▶ [Things to do]:
a. According to the excerpt on static and dynamic features in C#, what things can the dynamic/static distinction apply to? List them all.
b. Write a continuation of the excerpt on static and dynamic features in C#, starting after its last sentence.

▶ [Excerpt]:
——————————

Sharing With Passion

February 05, 2013

Posted by Sabar Santoso in , , , | February 05, 2013 No comments



Dynamic features defer decisions until runtime. For example, in a language that supports dynamic method invocation, the business of working out exactly which method to run doesn’t happen until the program gets to the point where it tries to invoke the method. This means that dynamic code doesn’t necessarily do the same thing every time it runs—a particular piece of code might end up invoking different methods from time to time.What exactly is the difference between static and dynamic? 

The terminology is slightly confusing because C# has a keyword called static which is unrelated, so you’ll need to put your knowledge of that static to one side for now. When it comes to the dynamic/static distinction, something is dynamic if it is decided at runtime, whereas a static feature is determined at compile type. If that sounds rather abstract, it’s because the distinction can apply to lots of different things, including the choice of which method to call, the type of a variable or an expression, or the meaning of an operator. Let’s look at some concrete examples. The compiler is able to work out quite a lot of things about code during compilation, even code as simple as Example 1 :

Example 1 : Simple code with various static featuresvar myString = Console.ReadLine();var modifiedString = myString.Replace("color", "colour");

We’ve used the var keyword here, so we’ve not told the compiler what type these variables have, but it can work that out for us. The Console.ReadLine() method has a return type of string, meaning that myString must be of type string—the variable’s type can never be anything else, and so we say that it has a static type. (And obviously, the same would be true for any variable declared with an explicit type—declaring myString explicitly as a string would have changed nothing.) Likewise, the compiler is able to work out that modifiedString is also a string. Any variable declared with var will have a static type.

——————————

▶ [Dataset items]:

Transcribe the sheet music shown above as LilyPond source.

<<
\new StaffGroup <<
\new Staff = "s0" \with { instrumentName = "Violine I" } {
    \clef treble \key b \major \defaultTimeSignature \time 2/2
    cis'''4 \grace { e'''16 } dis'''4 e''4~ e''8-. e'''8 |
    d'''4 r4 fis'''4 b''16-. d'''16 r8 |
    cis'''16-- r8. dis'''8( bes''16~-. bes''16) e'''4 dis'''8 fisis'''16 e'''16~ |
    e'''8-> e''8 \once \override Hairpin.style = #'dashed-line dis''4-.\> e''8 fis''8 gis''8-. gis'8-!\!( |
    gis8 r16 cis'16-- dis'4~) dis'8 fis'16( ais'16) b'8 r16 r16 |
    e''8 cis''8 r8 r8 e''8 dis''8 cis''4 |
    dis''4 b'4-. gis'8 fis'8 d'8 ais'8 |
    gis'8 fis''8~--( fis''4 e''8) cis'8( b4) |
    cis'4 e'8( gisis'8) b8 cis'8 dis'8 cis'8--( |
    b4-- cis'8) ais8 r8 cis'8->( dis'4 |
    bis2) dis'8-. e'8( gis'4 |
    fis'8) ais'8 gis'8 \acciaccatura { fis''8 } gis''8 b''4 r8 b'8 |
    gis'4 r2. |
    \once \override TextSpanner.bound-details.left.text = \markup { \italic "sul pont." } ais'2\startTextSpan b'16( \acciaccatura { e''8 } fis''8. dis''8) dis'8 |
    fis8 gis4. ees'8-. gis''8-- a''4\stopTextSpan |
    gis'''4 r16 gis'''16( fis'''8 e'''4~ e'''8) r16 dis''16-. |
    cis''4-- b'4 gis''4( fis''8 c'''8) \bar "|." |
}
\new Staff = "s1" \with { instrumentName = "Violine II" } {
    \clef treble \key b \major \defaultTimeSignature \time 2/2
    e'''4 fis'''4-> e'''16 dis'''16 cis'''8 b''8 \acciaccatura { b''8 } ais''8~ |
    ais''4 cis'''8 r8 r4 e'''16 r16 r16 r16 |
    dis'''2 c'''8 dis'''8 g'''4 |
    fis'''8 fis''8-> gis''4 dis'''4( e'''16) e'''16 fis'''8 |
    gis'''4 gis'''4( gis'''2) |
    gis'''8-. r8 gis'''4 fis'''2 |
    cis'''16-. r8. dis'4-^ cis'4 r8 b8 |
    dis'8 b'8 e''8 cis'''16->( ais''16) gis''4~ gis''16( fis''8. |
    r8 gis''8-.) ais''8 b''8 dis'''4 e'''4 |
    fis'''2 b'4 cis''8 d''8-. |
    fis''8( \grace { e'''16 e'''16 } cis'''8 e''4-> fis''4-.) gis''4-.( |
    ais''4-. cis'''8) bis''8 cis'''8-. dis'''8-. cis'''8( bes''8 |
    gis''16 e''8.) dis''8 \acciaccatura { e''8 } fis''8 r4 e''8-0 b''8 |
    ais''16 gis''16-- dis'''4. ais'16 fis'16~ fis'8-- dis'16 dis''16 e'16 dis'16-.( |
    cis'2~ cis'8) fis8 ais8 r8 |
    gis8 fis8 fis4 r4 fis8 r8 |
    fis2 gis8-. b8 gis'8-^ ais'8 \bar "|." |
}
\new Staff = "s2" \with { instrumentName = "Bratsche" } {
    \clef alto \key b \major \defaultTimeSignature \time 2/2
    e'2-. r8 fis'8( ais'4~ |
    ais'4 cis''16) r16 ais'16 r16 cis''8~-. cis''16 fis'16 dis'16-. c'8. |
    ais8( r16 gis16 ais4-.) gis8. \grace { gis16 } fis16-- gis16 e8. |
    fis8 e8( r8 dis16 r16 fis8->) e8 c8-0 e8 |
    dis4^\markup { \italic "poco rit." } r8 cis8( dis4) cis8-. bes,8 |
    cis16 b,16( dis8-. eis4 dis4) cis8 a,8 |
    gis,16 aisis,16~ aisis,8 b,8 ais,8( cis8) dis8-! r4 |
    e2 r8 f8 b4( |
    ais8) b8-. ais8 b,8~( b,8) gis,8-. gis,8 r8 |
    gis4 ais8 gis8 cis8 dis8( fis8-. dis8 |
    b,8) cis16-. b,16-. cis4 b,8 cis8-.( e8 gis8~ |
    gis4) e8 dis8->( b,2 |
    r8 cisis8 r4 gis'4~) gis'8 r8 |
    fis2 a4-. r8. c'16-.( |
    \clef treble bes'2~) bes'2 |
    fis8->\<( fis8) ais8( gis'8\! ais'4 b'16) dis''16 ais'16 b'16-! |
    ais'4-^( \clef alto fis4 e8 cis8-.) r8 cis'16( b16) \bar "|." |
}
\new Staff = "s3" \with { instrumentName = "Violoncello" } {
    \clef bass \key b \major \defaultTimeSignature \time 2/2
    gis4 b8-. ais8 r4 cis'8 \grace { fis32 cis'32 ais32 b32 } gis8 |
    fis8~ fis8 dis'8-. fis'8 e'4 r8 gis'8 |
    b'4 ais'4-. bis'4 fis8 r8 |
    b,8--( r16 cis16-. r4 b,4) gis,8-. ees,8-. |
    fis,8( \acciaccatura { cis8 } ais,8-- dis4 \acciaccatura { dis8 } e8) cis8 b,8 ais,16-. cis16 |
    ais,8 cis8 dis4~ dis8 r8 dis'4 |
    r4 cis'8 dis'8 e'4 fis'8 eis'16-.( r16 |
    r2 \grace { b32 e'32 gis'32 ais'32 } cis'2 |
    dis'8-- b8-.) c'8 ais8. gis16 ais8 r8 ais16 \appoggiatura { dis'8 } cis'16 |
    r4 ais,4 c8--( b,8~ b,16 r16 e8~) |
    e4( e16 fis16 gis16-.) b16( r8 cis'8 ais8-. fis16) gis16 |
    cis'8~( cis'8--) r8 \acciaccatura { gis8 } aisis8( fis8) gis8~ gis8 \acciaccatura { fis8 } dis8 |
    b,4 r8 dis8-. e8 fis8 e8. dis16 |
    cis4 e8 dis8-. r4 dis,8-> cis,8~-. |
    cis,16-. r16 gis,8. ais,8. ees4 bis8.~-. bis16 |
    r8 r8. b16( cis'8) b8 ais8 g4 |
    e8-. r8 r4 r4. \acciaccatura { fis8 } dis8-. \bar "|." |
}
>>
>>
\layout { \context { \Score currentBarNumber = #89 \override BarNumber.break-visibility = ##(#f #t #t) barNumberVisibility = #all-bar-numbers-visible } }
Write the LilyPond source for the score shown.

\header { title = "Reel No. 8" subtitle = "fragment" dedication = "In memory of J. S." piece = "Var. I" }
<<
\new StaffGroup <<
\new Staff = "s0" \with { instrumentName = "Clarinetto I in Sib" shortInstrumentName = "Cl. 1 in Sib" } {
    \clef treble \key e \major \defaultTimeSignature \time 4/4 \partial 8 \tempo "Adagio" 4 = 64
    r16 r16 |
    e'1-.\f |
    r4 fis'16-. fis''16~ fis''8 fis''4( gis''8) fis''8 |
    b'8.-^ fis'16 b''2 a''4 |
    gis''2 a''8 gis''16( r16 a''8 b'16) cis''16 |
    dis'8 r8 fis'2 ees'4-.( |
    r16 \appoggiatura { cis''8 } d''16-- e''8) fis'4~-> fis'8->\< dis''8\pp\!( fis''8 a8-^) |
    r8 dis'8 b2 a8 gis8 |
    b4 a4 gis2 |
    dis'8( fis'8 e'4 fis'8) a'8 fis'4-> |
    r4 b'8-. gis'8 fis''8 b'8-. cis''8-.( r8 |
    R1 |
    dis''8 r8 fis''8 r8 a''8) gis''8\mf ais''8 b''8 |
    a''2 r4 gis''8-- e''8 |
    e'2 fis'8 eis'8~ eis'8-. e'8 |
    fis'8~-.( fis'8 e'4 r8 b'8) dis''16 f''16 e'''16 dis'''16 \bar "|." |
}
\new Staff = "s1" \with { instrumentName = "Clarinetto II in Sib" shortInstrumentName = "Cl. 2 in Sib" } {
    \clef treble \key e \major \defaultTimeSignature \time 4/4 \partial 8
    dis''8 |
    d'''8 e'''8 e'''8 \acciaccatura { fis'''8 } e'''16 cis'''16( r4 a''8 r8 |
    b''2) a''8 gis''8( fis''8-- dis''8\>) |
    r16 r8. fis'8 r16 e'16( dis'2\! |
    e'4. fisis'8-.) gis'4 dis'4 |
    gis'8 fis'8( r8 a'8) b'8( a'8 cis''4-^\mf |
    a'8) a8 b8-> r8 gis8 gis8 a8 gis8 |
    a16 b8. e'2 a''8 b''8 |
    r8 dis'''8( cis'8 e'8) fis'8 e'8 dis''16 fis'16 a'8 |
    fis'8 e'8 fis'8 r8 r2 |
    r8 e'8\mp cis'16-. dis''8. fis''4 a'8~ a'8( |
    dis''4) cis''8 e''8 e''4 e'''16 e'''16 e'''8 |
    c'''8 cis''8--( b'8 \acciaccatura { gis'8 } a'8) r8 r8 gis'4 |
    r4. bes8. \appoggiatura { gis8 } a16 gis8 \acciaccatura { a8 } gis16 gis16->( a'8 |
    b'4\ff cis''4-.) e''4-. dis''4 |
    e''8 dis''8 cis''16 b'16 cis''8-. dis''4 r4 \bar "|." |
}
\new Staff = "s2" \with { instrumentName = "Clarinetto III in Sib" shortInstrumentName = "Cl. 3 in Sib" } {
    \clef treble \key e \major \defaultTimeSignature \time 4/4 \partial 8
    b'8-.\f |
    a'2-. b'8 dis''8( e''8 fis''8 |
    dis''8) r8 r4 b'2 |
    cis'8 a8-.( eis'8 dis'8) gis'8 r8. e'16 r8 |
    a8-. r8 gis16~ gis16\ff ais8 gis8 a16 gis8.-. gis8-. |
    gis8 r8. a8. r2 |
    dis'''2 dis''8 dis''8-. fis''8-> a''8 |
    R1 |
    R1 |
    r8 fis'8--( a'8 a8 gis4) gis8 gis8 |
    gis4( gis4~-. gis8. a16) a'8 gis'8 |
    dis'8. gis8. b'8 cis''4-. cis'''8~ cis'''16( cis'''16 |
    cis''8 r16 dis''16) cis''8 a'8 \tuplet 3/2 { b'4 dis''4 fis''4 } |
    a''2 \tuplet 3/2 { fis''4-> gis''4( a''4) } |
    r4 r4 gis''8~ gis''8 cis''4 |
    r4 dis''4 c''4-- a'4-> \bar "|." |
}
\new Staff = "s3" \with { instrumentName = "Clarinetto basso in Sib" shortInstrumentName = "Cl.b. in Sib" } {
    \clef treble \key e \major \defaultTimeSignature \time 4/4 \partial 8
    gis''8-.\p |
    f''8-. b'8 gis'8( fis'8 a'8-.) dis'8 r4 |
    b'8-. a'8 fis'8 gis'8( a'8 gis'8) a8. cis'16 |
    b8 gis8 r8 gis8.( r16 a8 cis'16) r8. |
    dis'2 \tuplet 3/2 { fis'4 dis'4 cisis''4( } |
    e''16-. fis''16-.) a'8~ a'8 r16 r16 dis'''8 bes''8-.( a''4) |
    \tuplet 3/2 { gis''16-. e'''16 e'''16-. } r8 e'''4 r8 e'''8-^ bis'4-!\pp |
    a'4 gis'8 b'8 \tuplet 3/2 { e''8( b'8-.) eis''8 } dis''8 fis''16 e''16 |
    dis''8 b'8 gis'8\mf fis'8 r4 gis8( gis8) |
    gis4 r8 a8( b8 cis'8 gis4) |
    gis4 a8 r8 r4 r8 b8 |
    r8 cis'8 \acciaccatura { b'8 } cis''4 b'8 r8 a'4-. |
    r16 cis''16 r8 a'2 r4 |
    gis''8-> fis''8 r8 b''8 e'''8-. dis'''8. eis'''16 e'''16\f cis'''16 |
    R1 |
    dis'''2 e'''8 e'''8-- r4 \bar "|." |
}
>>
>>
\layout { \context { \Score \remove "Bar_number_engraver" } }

——————————

▶ [Answers per task]:
a.
- The choice of which method to call
- The type of a variable or an expression
- The meaning of an operator

b.
The compiler determines other aspects of code statically besides the types of variables. For example, there are method calls. The Console.ReadLine() call is straightforward. Console is a class name, so our code has been explicit about where to find the method. Since there’s no scope for ambiguity over which method we mean, this is a static method invocation—we know at compile time exactly which method will be called at runtime. The myString.Replace method is slightly more interesting: myString refers to a variable, not a class, so to understand which method will be invoked, we need to know what type myString is. But as we already saw, in this example, its type is known statically to be string. As it happens, there are two overloads of Replace, one that takes two string arguments and one that takes two char arguments. In this code, we are passing to string literals, so the argument types are also known statically. This means that the compiler can work out which overload we require, and bakes that choice into the compiler output—once compilation completes, the exact method that Example 18-1 invokes is fixed. All the decisions are made at compile time here, and nothing can change the decision at runtime, and this is the nature of the static style. 

You might be thinking that we’ve seen C# features in earlier chapters that enable this. And you’d be right: virtual methods, interfaces, and delegates all provide us with ways of writing code which picks the exact method to run at runtime. Static/dynamic is more of a continuum than a binary distinction. Virtual methods are more dynamic than nonvirtual methods, because they allow runtime selection of the method. Interfaces are more dynamic than virtual methods, because an object does not have to derive from any particular base class to implement a particular interface. Delegates are more dynamic than interfaces because they remove the requirement for the target to be compatible with any particular type, or even to be an object—whereas virtual methods and interfaces require instance methods, delegates also support those marked with the static keyword. (Again, try not to get distracted by the overlap in terminology here.)
As you move through each of these mechanisms, the calling code knows slightly less about called code—there’s more and more freedom for things to change at runtime.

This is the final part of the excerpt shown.